__Selected passage__
══════════

Corry (2004) on abstraction and Dieudonné (1989) and James (1999) on topology, mentioned
in the last chapter, continue to be useful; and we shall draw on Segal’s interesting specialist account
(2003) of mathematics under the Third Reich. However, the full history of the period is still to
be told.
The previous chapter’s remarks about difficulty apply again, of course; even if one can follow
the popularizers of chaos theory with their coffee-table pictures, what can one do about Wiener
measure, étale cohomology, or topological quantum field theory? Faced with the mathematical
world of today, the popular consumer is naturally tempted to give up on the content and settle
for an experience of awestruck wonder: who are the people who carry on this strange, remote,
abstracted activity, and why do they do it? Accounts of how they operate always seem to miss
something.


Professor Mazur sipped his cappuccino and listened to Ribet’s idea. Then he stopped and stared at Ken in disbelief.
‘But don’t you see? You’ve already done it! All you have to do is add some gamma-zero of (M) structure and just run
through your argument and it works’. (Singh 1997, p. 221)

Is it, then, just a question of getting access to Barry Mazur’s brand of cappuccino? In Singh’s portrait
of Wiles, we have the mathematician as secretive solitary obsessive—set against the background
of a research community which has the opposite values, exchanging ideas over coffee. In Sylvia
Nasar’s book on Nash, and still more in the ‘spectacularly dumb’ (Taylor 2001) Russell Crowe
film version of it, we have the mathematician as paranoid–schizoid, a genius haunted by demons.

══════════

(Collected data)
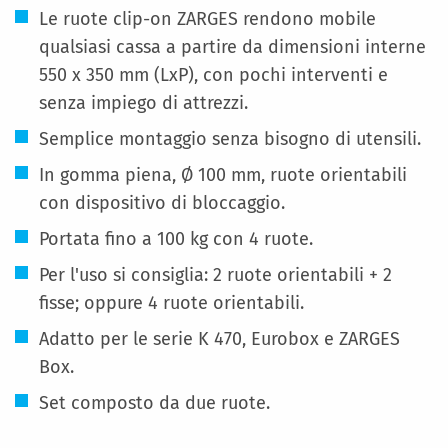
Le ruote clip-on ZARGES rendono mobile
qualsiasi cassa a partire da dimensioni interne
550 x 350 mm (LxP), con pochi interventi e
senza impiego di attrezzi.
Semplice montaggio senza bisogno di utensili.
In gomma piena, Ø 100 mm, ruote orientabili
con dispositivo di bloccaggio.
Portata fino a 100 kg con 4 ruote.
Per l'uso si consiglia: 2 ruote orientabili + 2
fisse; oppure 4 ruote orientabili.
Adatto per le serie K 470, Eurobox e ZARGES
Box.
Set composto da due ruote.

══════════

__Things to do__
- 1) Repeat part of the passage on the history of mathematics, starting at the words "Professor Mazur sipped" and ending after "1997, p. 221)".
- 2) In the passage on the history of mathematics, whose account of mathematics under the Third Reich will be drawn on?
The records have no connection to the passage on the history of mathematics.

__Solutions per task__
- 1)
Professor Mazur sipped his cappuccino and listened to Ribet’s idea. Then he stopped and stared at Ken in disbelief.
‘But don’t you see? You’ve already done it! All you have to do is add some gamma-zero of (M) structure and just run
through your argument and it works’. (Singh 1997, p. 221)

- 2) Segal's specialist account (2003).